U.S. government agencies will need the help of companies while developing a set of cybersecurity standards that President Barack Obama has called for in an executive order signed last month, administration officials said.
The Obama administration will look to private industry for cybersecurity standards and best practices on which to base the voluntary framework focused on reducing risks to companies providing critical infrastructure, representatives of the U.S. Department of Commerce and sub-agency the U.S. National Institute of Standards and Technology said Monday during a briefing on the executive order.
The government will not push through its own idea of what the standards should look like, said Ari Schwartz, senior policy adviser in the Department of Commerce.
"This is not one of those examples of, 'we're from the government, and we're here to help,'" Schwartz added. "It's, 'we're from the government, and we need your help.'"
Even with industry participation, the framework could contain some rigorous standards aimed at improving cybersecurity for businesses identified as critical infrastructure, said some lawyers at Venable, the law firm hosting Monday's briefing. Existing security regulations for the electric utility and financial services industries may serve as models for the executive order's framework, Venable lawyers said.
The new standards will likely question how a company's network is designed and configured and who has access to the network, said Brian Zimmet, a partner in Venable's energy practice group. "Which ports are open and which ports are closed?" he said. "You're looking at being able to justify every single open port on your network and being able to articulate a valid business reason for having that port open."
The framework's standards prompt some changes at participating companies, he added.
"When your network was originally set up by your IT people, they set it up with an eye, generally, toward making the system work and making it as easy as possible for the company to do its business," Zimmet said. "When you start applying cybersecurity standards to this question, you're really looking at the opposite of what the IT guys were looking at when they designed the network."

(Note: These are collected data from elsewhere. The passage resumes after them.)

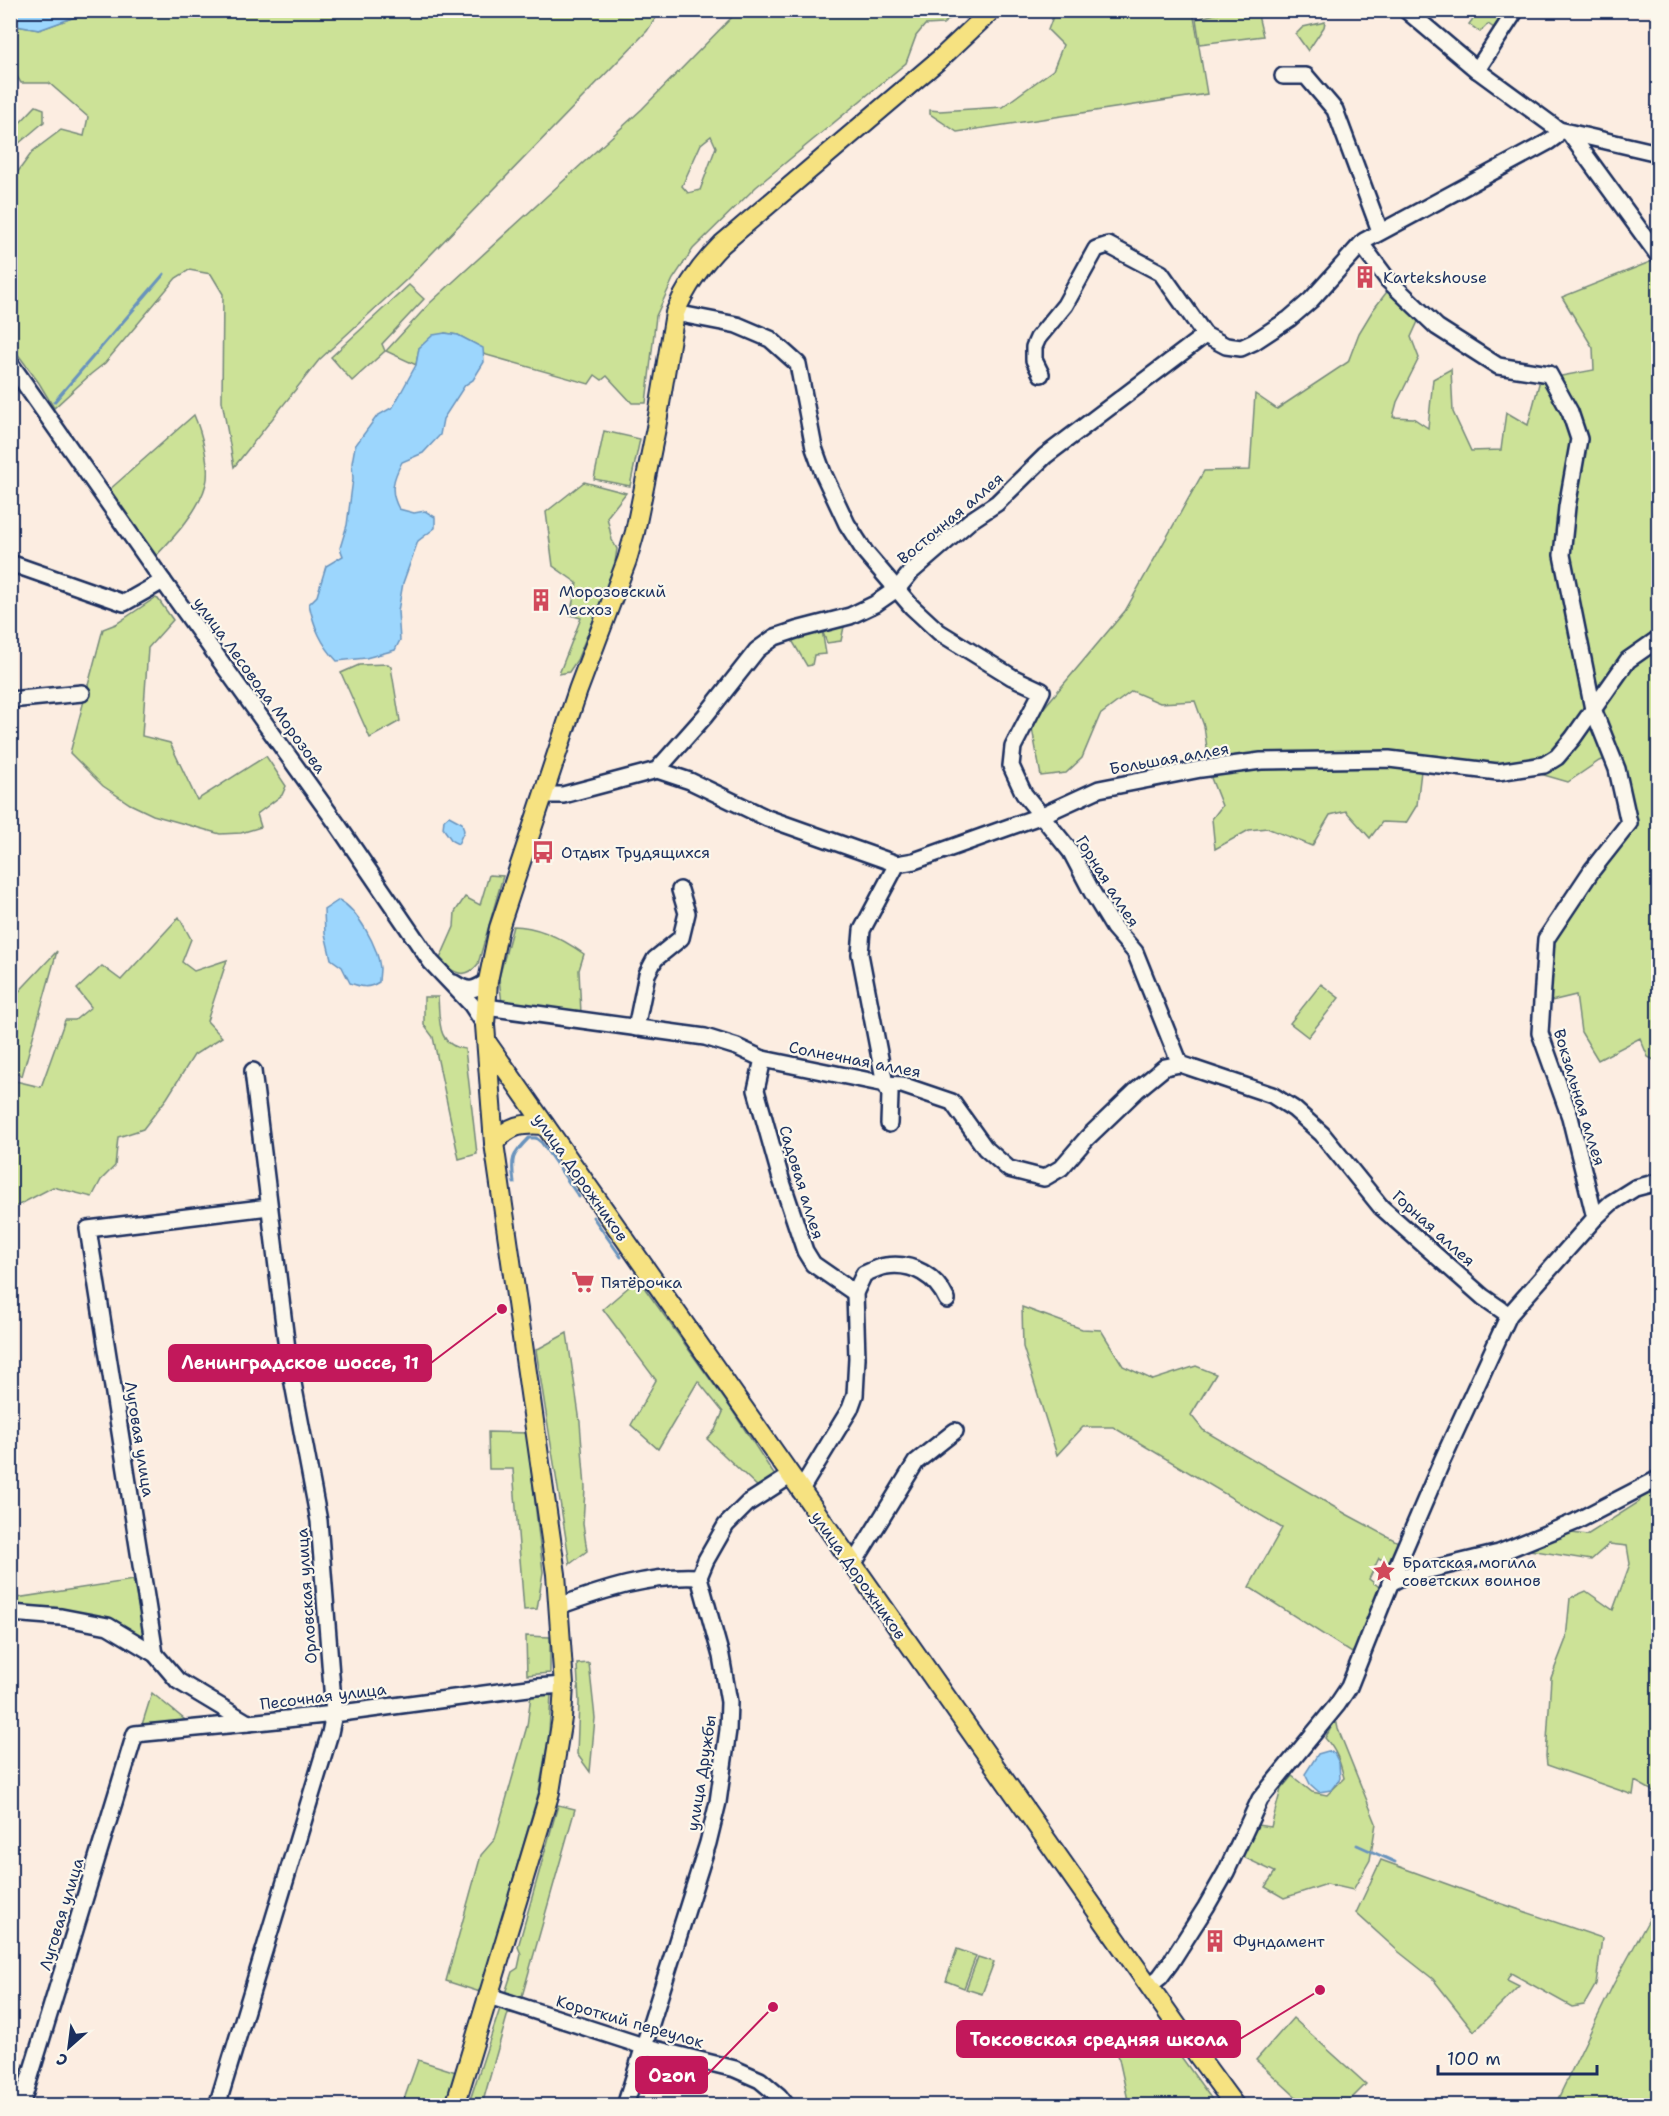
<svg xmlns="http://www.w3.org/2000/svg" width="1669" height="2116" viewBox="0 0 1669 2116" font-family="'Shantell Sans',sans-serif">
	<style>
		.green { fill: #cce297; stroke: #74887a; stroke-width: 1.5; fill-rule: evenodd }
		.water { fill: #9cd6fd; stroke: #6893bd; stroke-width: 1.5 }
		.lines { fill: none; stroke-linecap: round; stroke-linejoin: round }
		.stream { stroke: #6893bd; stroke-width: 3 }
		.minor-casing { stroke: #1b2f5e; stroke-width: 20 }
		.major-casing { stroke: #1b2f5e; stroke-width: 22 }
		.minor { stroke: #fbf7ec; stroke-width: 15 }
		.major { stroke: #f6e281; stroke-width: 18 }
		.labels { text-anchor: middle; stroke-width: 4.5; stroke-linejoin: round; paint-order: stroke }
		.poi-label { font-size: 16px; fill: #1b2f5e; stroke: #fbf7ec; text-anchor: start }
		.street-label { font-size: 16px; fill: #1b2f5e; stroke: #fbf7ec }
		.leader { fill: none; stroke: #c2185b; stroke-width: 2 }
		.callout-dot { fill: #c2185b; stroke: #fbf7ec; stroke-width: 2 }
		.callout { fill: #c2185b; stroke: #c2185b; stroke-width: 2 }
		.callout-label { font-size: 18px; text-anchor: middle; font-weight: bold; fill: #fff }
	</style>
	<rect width="100%" height="100%" fill="#fcede1"/>
	<filter id="ink" filterUnits="userSpaceOnUse"><feTurbulence type="fractalNoise" baseFrequency=".0167" numOctaves="2"/><feDisplacementMap in="SourceGraphic" scale="12" xChannelSelector="R" yChannelSelector="G"/><feConvolveMatrix kernelMatrix="1 2 1 2 8 2 1 2 1" color-interpolation-filters="sRGB"/></filter>
	<g filter="url(#ink)">
		<g class="green">
			<path d="M78,10L667,11L657,16L647,31L406,280L319,360L234,467L222,401L223,294L211,274L189,270L176,278L105,363L91,374L54,408L39,383L11,345V170L17,173L33,151L61,130L84,136L88,117L49,83H21L11,67V25L39,30L75,17Z"/>
			<path d="M738,11H959L943,24L925,25L916,36L906,63L756,187L693,249L673,279L656,316L646,403H632L607,376L602,380L595,375L589,384L483,354L482,348L458,335L445,333L419,348L416,365L386,351L430,303L642,109ZM711,136L716,147L700,190L688,193L682,186L701,144Z"/>
			<path d="M1055,11H1193L1207,94L957,132L930,114V110L940,111L1002,107L1053,70L1063,45L1048,30Z"/>
			<path d="M1226,11H1257L1263,36L1200,44L1196,19Z"/>
			<path d="M1479,11V10L1505,11L1494,28L1488,24L1480,32L1469,24Z"/>
			<path d="M1325,22L1324,27L1308,51L1296,34L1303,27Z"/>
			<path d="M36,106L44,109V122L11,150V132Z"/>
			<path d="M1655,260L1658,265V1062L1648,1057L1640,1038L1598,1060L1581,1032L1576,995L1547,1002L1551,936L1634,825L1617,757L1599,761L1568,782L1537,773L1464,777L1421,771L1417,805L1406,823L1382,822L1370,838L1346,811L1330,815L1312,846L1267,828L1249,830L1215,849L1212,819L1222,806L1211,778L1204,726L1195,701L1160,703L1132,691L1100,715L1082,758L1066,773L1041,776L1031,723L1125,611L1204,471L1250,470L1255,394L1277,409L1348,362L1359,333L1373,310L1389,289L1421,315L1411,337L1419,358L1397,402L1393,417L1413,418L1428,428L1433,379L1451,369L1453,412L1471,451L1501,450L1506,412L1528,425L1540,380L1594,370L1593,348L1562,297Z"/>
			<path d="M409,285L424,299L382,344L385,351L352,381L331,357Z"/>
			<path d="M194,415C201,431 211,467 206,484C199,511 174,537 155,557L109,490Z"/>
			<path d="M604,431L640,439L630,486L594,479Z"/>
			<path d="M584,482L626,493L607,517L612,540L617,549L614,569L577,660L569,672L559,674L581,618L570,615L577,583L553,566L546,512Z"/>
			<path d="M155,598L158,599L173,620L148,648L142,736L170,743L197,800L266,756L286,786L282,795L257,814L261,827L241,833L220,834L153,815L130,804L103,786L70,753L103,629L116,624Z"/>
			<path d="M845,622L841,641L827,643L822,630L826,654L814,655L812,665L807,666L790,637Z"/>
			<path d="M388,664L391,667L400,721L370,738L341,673L359,665Z"/>
			<path d="M489,875L503,876L478,964C465,981 453,972 439,961L454,927L455,912L465,897L480,905Z"/>
			<path d="M179,917L191,939L182,962L194,971L227,960L207,1021L222,1037L194,1055L167,1098L143,1129L118,1137L115,1166L101,1180L92,1197L53,1187L11,1209V1080L41,1087L65,1020H75L91,1007L77,989L102,966L121,980Z"/>
			<path d="M513,926C539,926 563,939 584,954L579,970L581,1014L502,1004L499,978Z"/>
			<path d="M57,951L22,1076L11,1070V1000Z"/>
			<path d="M1321,984L1339,998L1308,1037L1290,1023Z"/>
			<path d="M424,997H438C440,1021 436,1045 465,1049L477,1154L459,1159L433,1037L424,1025Z"/>
			<path d="M638,1279L730,1407L775,1476L759,1488L707,1439L715,1430L723,1412L698,1381L658,1449L631,1425L656,1380L603,1309Z"/>
			<path d="M1022,1307L1082,1329L1101,1330L1123,1366L1153,1380L1196,1366L1216,1374L1191,1415L1203,1430L1346,1514L1402,1544L1393,1566L1379,1558L1369,1579L1383,1590L1368,1630L1352,1653L1249,1587L1282,1528L1113,1427H1083L1057,1455L1023,1347Z"/>
			<path d="M567,1333L580,1422L585,1488L583,1524L587,1551L570,1564L536,1350Z"/>
			<path d="M488,1432L527,1433L543,1572L537,1609L524,1610L513,1469H489Z"/>
			<path d="M1658,1483V1794L1635,1781L1633,1795L1547,1765L1546,1756L1551,1678L1566,1639L1570,1598L1586,1591L1613,1610L1630,1564L1627,1546L1609,1544L1591,1560L1523,1549L1564,1532L1587,1535L1639,1502L1644,1490Z"/>
			<path d="M133,1580L146,1642L11,1609L10,1599Z"/>
			<path d="M526,1636L550,1637V1673L527,1675Z"/>
			<path d="M589,1663L595,1718L590,1772L577,1754L579,1702L577,1664Z"/>
			<path d="M152,1693L190,1724L141,1728Z"/>
			<path d="M551,1693L549,1734L539,1791L480,1992L446,1981L481,1855L495,1839L527,1726L531,1695Z"/>
			<path d="M1336,1719L1338,1729L1376,1823L1370,1860L1353,1890L1327,1884L1284,1898L1265,1887L1275,1872L1241,1856L1257,1825L1271,1827L1281,1789L1292,1776L1312,1792L1327,1795L1344,1778C1340,1762 1337,1751 1325,1738Z"/>
			<path d="M558,1805L575,1809L517,2014L508,2013L482,2105L468,2106L512,1972L518,1968L521,1954L518,1947Z"/>
			<path d="M1381,1860L1488,1899L1602,1938L1596,1984L1584,2005L1572,2007L1511,1973L1507,1980L1519,1986L1474,2031L1433,1979L1399,1952L1356,1913Z"/>
			<path d="M1658,1903V2105H1555L1613,1985Z"/>
			<path d="M957,1949L976,1956L964,1988L946,1981Z"/>
			<path d="M978,1957L994,1962L982,1994L966,1989Z"/>
			<path d="M1293,2018L1366,2084L1345,2105H1305L1256,2060Z"/>
			<path d="M1114,2036L1169,2040L1216,2105H1129Z"/>
			<path d="M418,2060L456,2072L445,2105H402Z"/>
		</g>
		<g class="water">
			<path d="M10,11L11,10L78,11L75,17L39,30L11,25Z"/>
			<path d="M445,333L458,335L483,348L484,362L473,380L465,385L443,419L440,435L423,453L402,462C393,479 389,491 399,509L414,513L425,511L435,517V528L418,541L403,583L398,611L400,640L395,650L366,658L337,661C321,644 314,627 309,604L317,596L326,566L343,556L340,548L347,525L353,479L352,463L355,446L377,416L393,407L416,365L419,348L433,335Z"/>
			<path d="M449,816L462,823L464,831L458,844L452,841L443,828L444,820Z"/>
			<path d="M339,900C358,910 378,947 380,968C380,973 379,978 379,982C368,989 361,987 350,983L342,967L331,959L325,934L324,910Z"/>
			<path d="M1328,1751L1334,1753L1339,1763L1340,1778L1331,1790L1319,1792L1310,1784L1305,1774L1318,1754Z"/>
		</g>
		<g class="lines">
			<g class="stream">
				<path d="M54,402L164,274"/>
				<path d="M514,1183C511,1158 511,1156 529,1138H536L541,1142L579,1197"/>
				<path d="M593,1217L621,1257"/>
				<path d="M1357,1845L1395,1862"/>
			</g>
			<g class="minor-casing">
				<g id="minor">
					<path d="M1406,10L1477,70L1559,130L1658,153"/>
					<path d="M1477,70L1516,10"/>
					<path d="M1283,76H1306L1335,110L1380,231"/>
					<path d="M1570,134L1658,255"/>
					<path d="M1362,245L1388,280L1437,327L1498,366L1549,374L1570,412L1579,439L1567,507L1562,555L1593,709L1617,769L1629,823L1592,870L1546,939L1540,1033L1570,1117L1595,1218"/>
					<path d="M675,313L737,325L770,339L798,364L814,448L823,473L847,524L865,552L912,607L939,632L1012,677L1042,691L1013,747L1011,766L1024,794L1071,852L1092,892L1114,928L1135,952L1180,1064L1272,1095L1294,1109L1322,1134L1381,1207L1483,1297L1509,1315"/>
					<path d="M10,363L163,581L337,824L431,962L471,1004L485,1025"/>
					<path d="M1041,374L1034,360V347L1038,338L1065,305L1096,249L1108,245L1161,273L1205,335"/>
					<path d="M10,563L124,603L163,581"/>
					<path d="M10,700L82,693"/>
					<path d="M657,770L690,781L767,818L897,864L914,861L1040,816L1099,789L1201,769L1261,761L1389,759L1498,772L1544,765L1557,757L1573,738L1628,660L1658,639"/>
					<path d="M544,795H563L657,770L705,716L757,650L775,637L796,630L850,616L875,604L898,588L911,572L970,521L997,503L1045,456L1205,335L1226,346L1241,348L1254,342L1289,319L1311,300L1364,241L1548,142L1555,137L1559,130"/>
					<path d="M454,983C468,992 474,991 488,981"/>
					<path d="M486,1007L705,1037L737,1047L763,1059L885,1084L902,1085L952,1102L985,1148L1009,1169L1044,1178L1061,1168L1087,1138L1137,1090L1165,1067L1180,1064"/>
					<path d="M636,1028L647,974L655,959L681,938L687,913L680,890"/>
					<path d="M763,1059L756,1090L781,1179L805,1251L813,1264L855,1293"/>
					<path d="M889,1124L890,1094L885,1084L860,954L862,930L897,864"/>
					<path d="M800,1491L850,1409L855,1395L857,1358L855,1293L864,1274C871,1271 879,1267 886,1266C913,1262 936,1276 947,1300"/>
					<path d="M852,1566L916,1462L955,1431"/>
					<path d="M1390,1583L1404,1576L1499,1553L1575,1522L1658,1479"/>
					<path d="M559,1606C603,1590 651,1574 699,1577"/>
					<path d="M11,1613L61,1617L108,1626L155,1654L178,1681L248,1723L334,1714L536,1687L564,1685"/>
					<path d="M155,1654L88,1229L269,1207"/>
					<path d="M1149,1986L1160,1977L1171,1962L1206,1907L1226,1872L1260,1799L1337,1705L1349,1687L1400,1559L1442,1461L1509,1315L1595,1218L1611,1203L1635,1188L1658,1182"/>
					<path d="M489,1996L643,2046L735,2069L760,2080L779,2096L787,2106"/>
					<path d="M21,2106L135,1734L248,1723"/>
					<path d="M217,2106L330,1733L334,1714L319,1521L288,1357L253,1071"/>
					<path d="M625,2106L708,1843L718,1802L728,1730L729,1702L721,1656L699,1577L706,1560L726,1525L748,1503L790,1476"/>
				</g>
			</g>
			<g class="major-casing">
				<g id="major">
					<path d="M488,1044L1199,2057L1235,2106"/>
					<path d="M494,1143C510,1125 521,1123 545,1125"/>
					<path d="M455,2106L550,1792L562,1718L564,1685L556,1574L494,1143L485,1025L488,981L499,928L578,690L627,560L635,532L656,428L675,313C686,286 701,265 722,244L941,58L992,10"/>
				</g>
			</g>
			<use href="#minor" class="minor"/>
			<use href="#major" class="major"/>
		</g>
	</g>
	<defs>
		<g id="building-bare" transform="scale(1.8)"><path d="M-4-6H4V6H1V3H-1V6H-4ZM-2.5-4.3h1.7v1.8h-1.7ZM.8-4.3h1.7v1.8H.8ZM-2.5-1h1.7V.8h-1.7ZM.8-1h1.7V.8H.8Z" fill="#d1495b" stroke="#fbf7ec" stroke-width="2.5" paint-order="stroke"/></g>
		<g id="bus-bare" transform="scale(1.8)"><path d="M-5-6H5V4H4V6H2V4H-2V6H-4V4H-5ZM-3.5-4V0h7V-4ZM-3.5 1.2v1.5H-2V1.2ZM2 1.2v1.5H3.5V1.2Z" fill="#d1495b" stroke="#fbf7ec" stroke-width="2.5" paint-order="stroke"/></g>
		<g id="supermarket-bare" transform="scale(1.8)"><path d="M-6-5.5h2.5l.6 2H6L4.5 2H-2.5L-4.4-4H-6ZM-1.5 3.2a1.3 1.3 0 1 0 .1 0ZM3 3.2a1.3 1.3 0 1 0 .1 0Z" fill="#d1495b" stroke="#fbf7ec" stroke-width="2.5" paint-order="stroke"/></g>
		<g id="sight-bare" transform="scale(1.8)"><path d="M0-6L1.8-2.2L6-1.7L2.9 1.2L3.7 5.4L0 3.3L-3.7 5.4L-2.9 1.2L-6-1.7L-1.8-2.2Z" fill="#d1495b" stroke="#fbf7ec" stroke-width="2.5" paint-order="stroke"/></g>
	</defs>
	<g fill-rule="evenodd">
		<use href="#building-bare" x="1365" y="277"/>
		<use href="#building-bare" x="541" y="600"/>
		<use href="#bus-bare" x="543" y="852"/>
		<use href="#supermarket-bare" x="583" y="1282"/>
		<use href="#sight-bare" x="1384" y="1571"/>
		<use href="#building-bare" x="1215" y="1941"/>
	</g>
	<g class="labels">
		<g class="poi-label">
			<text x="1383" y="283">Kartekshouse</text>
			<text x="559" y="597">Морозовский<tspan x="559" dy="18">Лесхоз</tspan></text>
			<text x="561" y="858">Отдых Трудящихся</text>
			<text x="601" y="1288">Пятёрочка</text>
			<text x="1402" y="1568">Братская могила<tspan x="1402" dy="18">советских воинов</tspan></text>
			<text x="1233" y="1947">Фундамент</text>
		</g>
		<g class="street-label">
			<text transform="translate(950 518) rotate(-40)" y="6">Восточная аллея</text>
			<text transform="translate(260 685) rotate(54)" y="6">улица Лесовода Морозова</text>
			<text transform="translate(1169 758) rotate(-10)" y="6">Большая аллея</text>
			<text transform="translate(1108 881) rotate(58)" y="6">Горная аллея</text>
			<text transform="translate(855 1059) rotate(11)" y="6">Солнечная аллея</text>
			<text transform="translate(1580 1097) rotate(73)" y="6">Вокзальная аллея</text>
			<text transform="translate(581 1177) rotate(55)" y="6">улица Дорожников</text>
			<text transform="translate(802 1182) rotate(73)" y="6">Садовая аллея</text>
			<text transform="translate(1434 1228) rotate(42)" y="6">Горная аллея</text>
			<text transform="translate(140 1439) rotate(81)" y="6">Луговая улица</text>
			<text transform="translate(859 1575) rotate(55)" y="6">улица Дорожников</text>
			<text transform="translate(306 1596) rotate(-94)" y="6">Орловская улица</text>
			<text transform="translate(323 1696) rotate(-7)" y="6">Песочная улица</text>
			<text transform="translate(701 1773) rotate(-81)" y="6">улица Дружбы</text>
			<text transform="translate(61 1914) rotate(-73)" y="6">Луговая улица</text>
			<text transform="translate(630 2021) rotate(16)" y="6">Короткий переулок</text>
		</g>
	</g>
	<path class="leader" d="M502 1309L431 1363M1320 1990L1240 2039M773 2007L707 2075"/>
	<g class="callout-dot">
		<circle cx="502" cy="1309" r="6"/>
		<circle cx="1320" cy="1990" r="6"/>
		<circle cx="773" cy="2007" r="6"/>
	</g>
	<g class="callout">
		<rect x="169" y="1345" width="262" height="36" rx="6"/>
		<rect x="957" y="2021" width="283" height="36" rx="6"/>
		<rect x="636" y="2057" width="71" height="36" rx="6"/>
	</g>
	<g class="callout-label">
		<text x="300" y="1369">Ленинградское шоссе, 11</text>
		<text x="1099" y="2046">Токсовская средняя школа</text>
		<text x="672" y="2082">Ozon</text>
	</g>
	<rect width="1669" height="2116" fill="none" stroke="#fbf7ec" stroke-width="36"/>
	<rect x="18" y="18" width="1633" height="2080" fill="none" stroke="#1b2f5e" stroke-width="2" filter="url(#ink)"/>
	<g transform="translate(69 2047) rotate(208)" stroke="#fbf7ec" stroke-width="4.5" paint-order="stroke">
	<path d="M0-4.5L10 22L0 15L-10 22Z" fill="#1b2f5e"/>
	<text y="-9" font-size="16" font-weight="bold" text-anchor="middle" fill="#1b2f5e">С</text>
	</g>
	<path d="M1438 2065v9h159v-9" fill="none" stroke="#1b2f5e" stroke-width="3"/>
	<text x="1447" y="2065" font-size="18" fill="#1b2f5e" stroke="#fbf7ec" stroke-width="4.5" paint-order="stroke">100 m</text>
</svg>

The framework may also ask businesses to report cybersecurity breaches, as financial institutions now do, added Venable partner John Bowman, who works with the banking industry. Bowman's clients see current cybersecurity regulations on banks as a model for the framework, but some industries may not need as many regulations, he said.
The cybersecurity rules for the banking industry impose a "considerable" burden on those businesses, he said.
Obama's order tasks NIST with leading the effort to develop the cybersecurity framework, and the agency will host several workshops for interested people to comment, said Adam Sedgewick, senior Internet policy advisor at NIST. The first workshop is April 3 at NIST's headquarters in Gaithersburg, Maryland, near Washington, D.C.